RECORDS SUPPLIED:
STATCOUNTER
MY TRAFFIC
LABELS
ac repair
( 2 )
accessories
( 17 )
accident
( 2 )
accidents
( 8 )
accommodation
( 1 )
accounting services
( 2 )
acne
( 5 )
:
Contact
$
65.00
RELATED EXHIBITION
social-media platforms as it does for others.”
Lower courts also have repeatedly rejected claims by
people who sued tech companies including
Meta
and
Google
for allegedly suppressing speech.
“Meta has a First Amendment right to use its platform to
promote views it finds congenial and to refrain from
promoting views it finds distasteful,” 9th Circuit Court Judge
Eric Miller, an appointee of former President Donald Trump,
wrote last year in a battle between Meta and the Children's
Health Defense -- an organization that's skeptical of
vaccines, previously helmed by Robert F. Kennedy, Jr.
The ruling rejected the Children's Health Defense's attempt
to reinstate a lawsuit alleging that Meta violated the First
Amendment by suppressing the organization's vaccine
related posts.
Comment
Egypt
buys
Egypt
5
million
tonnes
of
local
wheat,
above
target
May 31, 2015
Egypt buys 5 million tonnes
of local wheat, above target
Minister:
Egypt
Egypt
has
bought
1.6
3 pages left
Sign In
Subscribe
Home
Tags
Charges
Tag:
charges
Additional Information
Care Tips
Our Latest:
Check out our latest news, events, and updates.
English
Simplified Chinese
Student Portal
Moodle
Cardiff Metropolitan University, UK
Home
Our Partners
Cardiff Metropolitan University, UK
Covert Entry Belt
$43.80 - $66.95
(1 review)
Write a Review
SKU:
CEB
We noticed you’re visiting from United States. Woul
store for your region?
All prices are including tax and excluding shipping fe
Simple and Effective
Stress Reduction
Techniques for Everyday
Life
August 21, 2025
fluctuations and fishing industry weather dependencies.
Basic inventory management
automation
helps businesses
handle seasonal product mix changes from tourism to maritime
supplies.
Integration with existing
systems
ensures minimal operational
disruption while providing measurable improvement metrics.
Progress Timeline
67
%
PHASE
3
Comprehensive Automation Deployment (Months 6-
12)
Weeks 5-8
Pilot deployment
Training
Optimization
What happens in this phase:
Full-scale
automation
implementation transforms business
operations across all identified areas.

ASSIGNED TASK: Using the records above, say how many lines contain the string "Amendment"; offer no other text.

TASK ANSWER: 2